What to do:
Each line of the data below that includes the string "avec" must be copied.

Dataset excerpts:
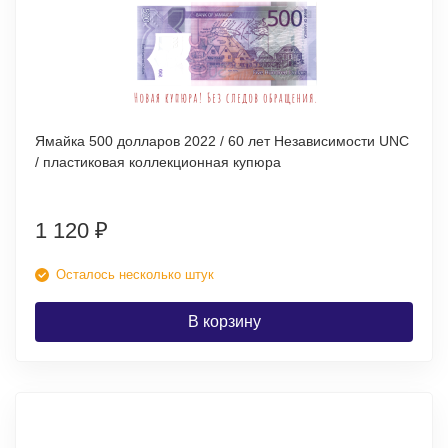
Ямайка 500 долларов 2022 / 60 лет Независимости UNC
/ пластиковая коллекционная купюра
1 120
₽
Осталось несколько штук
В корзину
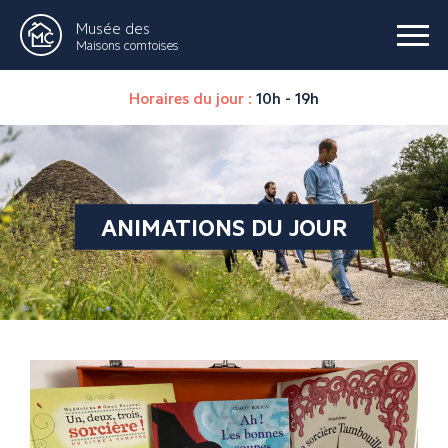
Musée des
Maisons comtoises
Horaires du jour :
10h - 19h
ANIMATIONS DU JOUR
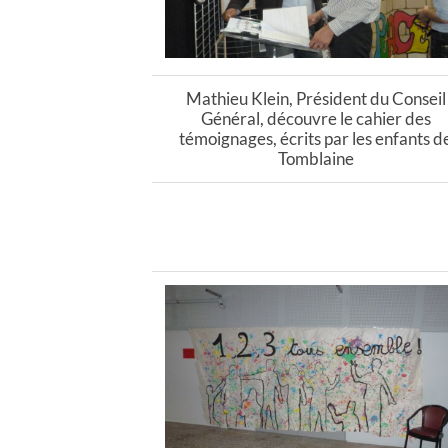
Mathieu Klein, Président du Conseil
Général, découvre le cahier des
témoignages, écrits par les enfants d
Tomblaine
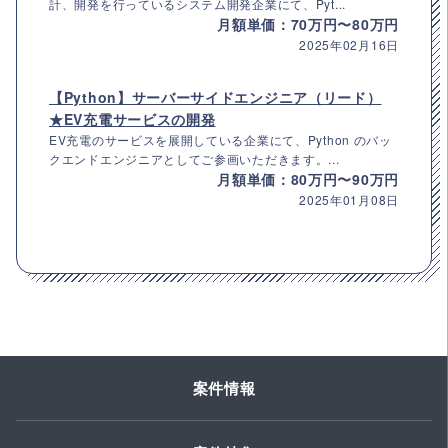
計、開発を行っているシステム開発企業にて、Pyt...
月額単価：70万円〜80万円
2025年02月16日
【Python】サーバーサイドエンジニア（リード）
★EV充電サービスの開発
EV充電のサービスを展開している企業にて、Python のバッ
クエンドエンジニアとしてご参画いただきます。...
月額単価：80万円〜90万円
2025年01月08日
案件情報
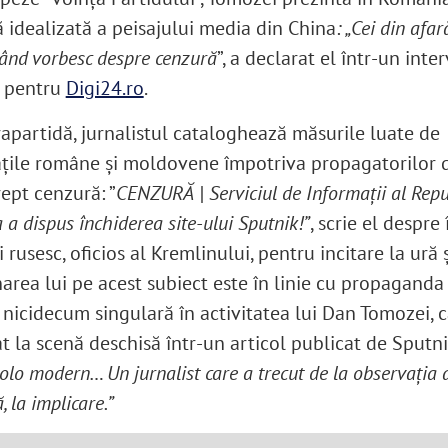
ă idealizată a peisajului media din China
: „Cei din afar
când vorbesc despre cenzură
”
, a declarat el într-un inter
 pentru
Digi24.ro
.
rapartidă, jurnalistul cataloghează măsurile luate de
ățile române și moldovene împotriva propagatorilor 
ept cenzură: ”
CENZURĂ | Serviciul de Informații al Repu
a dispus închiderea site-ului Sputnik!”
, scrie el despre
i rusesc, oficios al Kremlinului, pentru incitare la ură ș
area lui pe acest subiect este în linie cu propaganda 
 nicidecum singulară în activitatea lui Dan Tomozei, c
t la scenă deschisă într-un articol publicat de Sputn
lo modern… Un jurnalist care a trecut de la observația a
, la implicare.”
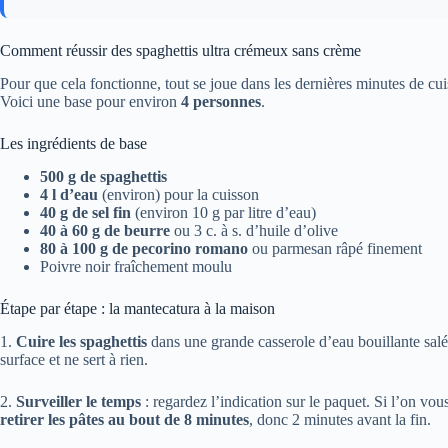
Comment réussir des spaghettis ultra crémeux sans crème
Pour que cela fonctionne, tout se joue dans les dernières minutes de cui
Voici une base pour environ
4 personnes
.
Les ingrédients de base
500 g de spaghettis
4 l d’eau
(environ) pour la cuisson
40 g de sel fin
(environ 10 g par litre d’eau)
40 à 60 g de beurre
ou 3 c. à s. d’huile d’olive
80 à 100 g de pecorino romano
ou parmesan râpé finement
Poivre noir fraîchement moulu
Étape par étape : la mantecatura à la maison
1.
Cuire les spaghettis
dans une grande casserole d’eau bouillante salée
surface et ne sert à rien.
2.
Surveiller le temps
: regardez l’indication sur le paquet. Si l’on vo
retirer les pâtes au bout de 8 minutes
, donc 2 minutes avant la fin.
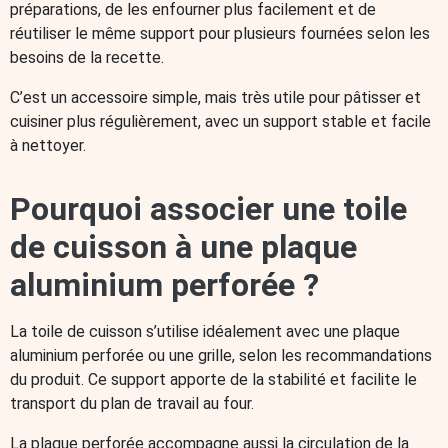
préparations, de les enfourner plus facilement et de
réutiliser le même support pour plusieurs fournées selon les
besoins de la recette.
C’est un accessoire simple, mais très utile pour pâtisser et
cuisiner plus régulièrement, avec un support stable et facile
à nettoyer.
Pourquoi associer une toile
de cuisson à une plaque
aluminium perforée ?
La toile de cuisson s’utilise idéalement avec une plaque
aluminium perforée ou une grille, selon les recommandations
du produit. Ce support apporte de la stabilité et facilite le
transport du plan de travail au four.
La plaque perforée accompagne aussi la circulation de la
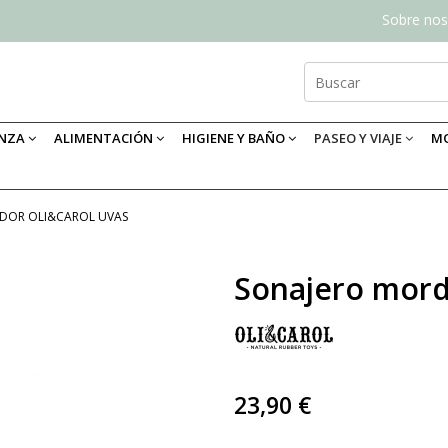
Sobre nos
ANZA
ALIMENTACIÓN
HIGIENE Y BAÑO
PASEO Y VIAJE
MO
DOR OLI&CAROL UVAS
Sonajero mord
23,90 €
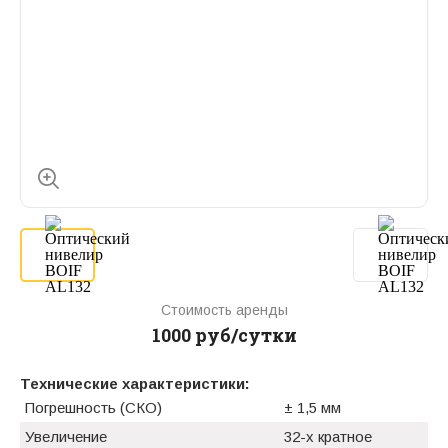
Стоимость аренды
1000 руб/сутки
Технические характеристики:
Погрешность (СКО)
± 1,5 мм
Увеличение
32-х кратное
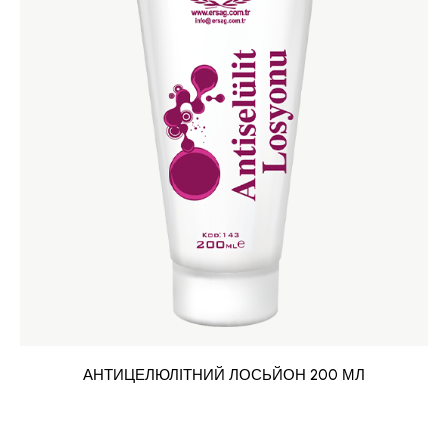
АНТИЦЕЛЮЛІТНИЙ ЛОСЬЙОН 200 МЛ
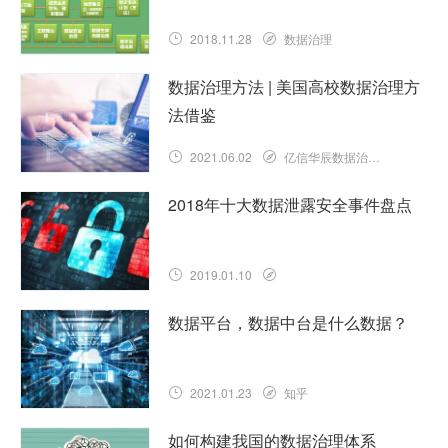
2018.11.28
数据治理
数据治理方法 | 美国高校数据治理方
法借鉴
2021.06.02
亿信华辰数据治理知识库
2018年十大数据泄露安全事件盘点
2019.01.10
数据平台，数据中台是什么数据？
2021.01.23
知乎
如何构建我国的数据治理体系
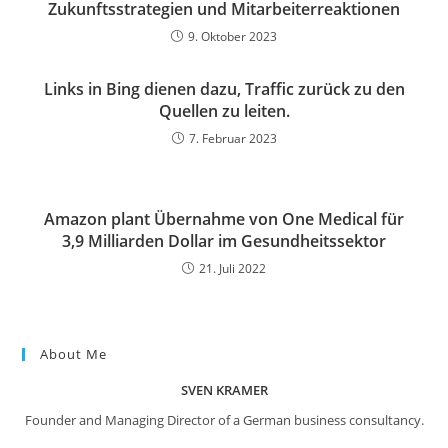
Zukunftsstrategien und Mitarbeiterreaktionen
9. Oktober 2023
Links in Bing dienen dazu, Traffic zurück zu den
Quellen zu leiten.
7. Februar 2023
Amazon plant Übernahme von One Medical für
3,9 Milliarden Dollar im Gesundheitssektor
21. Juli 2022
About Me
SVEN KRAMER
Founder and Managing Director of a German business consultancy.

Response below:
cuisiner plus régulièrement, avec un support stable et facile
La toile de cuisson s’utilise idéalement avec une plaque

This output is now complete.